[TASK INSTRUCTIONS] Below are records; please set down exactly the lines from the first through the one containing "### Boolean term searching".

[GIVEN INFORMATION]
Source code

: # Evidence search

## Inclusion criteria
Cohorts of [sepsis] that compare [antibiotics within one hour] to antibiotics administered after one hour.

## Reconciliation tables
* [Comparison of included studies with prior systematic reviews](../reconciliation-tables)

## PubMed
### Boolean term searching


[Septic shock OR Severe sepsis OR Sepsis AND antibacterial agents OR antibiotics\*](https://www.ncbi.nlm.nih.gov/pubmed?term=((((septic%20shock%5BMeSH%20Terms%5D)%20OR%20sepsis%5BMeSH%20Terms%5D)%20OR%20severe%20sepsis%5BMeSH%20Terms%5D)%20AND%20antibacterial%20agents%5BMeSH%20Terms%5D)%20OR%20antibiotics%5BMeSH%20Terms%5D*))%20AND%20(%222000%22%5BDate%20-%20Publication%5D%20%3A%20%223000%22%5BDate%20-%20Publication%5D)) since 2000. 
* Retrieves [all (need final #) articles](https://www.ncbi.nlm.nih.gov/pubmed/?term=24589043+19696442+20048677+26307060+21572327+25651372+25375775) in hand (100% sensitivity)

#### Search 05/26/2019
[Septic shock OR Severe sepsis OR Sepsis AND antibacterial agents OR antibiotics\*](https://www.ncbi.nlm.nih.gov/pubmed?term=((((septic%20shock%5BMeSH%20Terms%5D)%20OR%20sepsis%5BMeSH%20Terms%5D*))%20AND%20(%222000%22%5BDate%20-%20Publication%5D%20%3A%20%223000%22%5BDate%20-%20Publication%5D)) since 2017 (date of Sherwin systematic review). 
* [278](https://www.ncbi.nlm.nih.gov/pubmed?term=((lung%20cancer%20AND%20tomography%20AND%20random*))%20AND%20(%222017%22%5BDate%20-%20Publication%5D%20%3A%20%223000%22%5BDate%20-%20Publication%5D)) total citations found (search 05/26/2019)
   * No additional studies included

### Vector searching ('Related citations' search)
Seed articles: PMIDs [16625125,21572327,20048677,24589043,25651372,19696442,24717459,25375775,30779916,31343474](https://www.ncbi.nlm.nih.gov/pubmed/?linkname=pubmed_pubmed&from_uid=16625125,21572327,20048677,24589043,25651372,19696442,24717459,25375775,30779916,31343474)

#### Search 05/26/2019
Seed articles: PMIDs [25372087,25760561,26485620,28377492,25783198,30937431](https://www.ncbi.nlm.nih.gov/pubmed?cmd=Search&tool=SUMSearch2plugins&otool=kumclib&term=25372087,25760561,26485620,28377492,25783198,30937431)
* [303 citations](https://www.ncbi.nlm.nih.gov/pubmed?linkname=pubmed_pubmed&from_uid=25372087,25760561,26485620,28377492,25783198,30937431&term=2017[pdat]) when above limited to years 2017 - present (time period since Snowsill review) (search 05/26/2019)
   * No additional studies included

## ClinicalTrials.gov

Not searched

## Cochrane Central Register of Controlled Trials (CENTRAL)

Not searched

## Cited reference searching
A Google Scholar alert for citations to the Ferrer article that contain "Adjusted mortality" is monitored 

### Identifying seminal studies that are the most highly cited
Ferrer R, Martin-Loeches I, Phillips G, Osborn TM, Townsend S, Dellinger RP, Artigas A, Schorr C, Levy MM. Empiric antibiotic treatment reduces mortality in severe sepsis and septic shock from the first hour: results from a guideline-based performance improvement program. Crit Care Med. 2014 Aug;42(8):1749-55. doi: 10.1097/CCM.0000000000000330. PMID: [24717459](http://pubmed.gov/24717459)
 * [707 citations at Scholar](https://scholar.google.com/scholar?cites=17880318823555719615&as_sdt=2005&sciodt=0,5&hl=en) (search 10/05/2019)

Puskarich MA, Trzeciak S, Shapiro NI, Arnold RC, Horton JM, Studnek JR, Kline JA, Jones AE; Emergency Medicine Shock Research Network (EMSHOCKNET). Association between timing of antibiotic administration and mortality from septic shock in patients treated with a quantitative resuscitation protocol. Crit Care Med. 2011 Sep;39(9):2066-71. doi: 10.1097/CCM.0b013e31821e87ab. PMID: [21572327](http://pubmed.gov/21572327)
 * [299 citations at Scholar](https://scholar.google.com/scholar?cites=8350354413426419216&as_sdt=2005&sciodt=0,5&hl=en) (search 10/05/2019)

[THE ANSWER]
Source code

: # Evidence search

## Inclusion criteria
Cohorts of [sepsis] that compare [antibiotics within one hour] to antibiotics administered after one hour.

## Reconciliation tables
* [Comparison of included studies with prior systematic reviews](../reconciliation-tables)

## PubMed
### Boolean term searching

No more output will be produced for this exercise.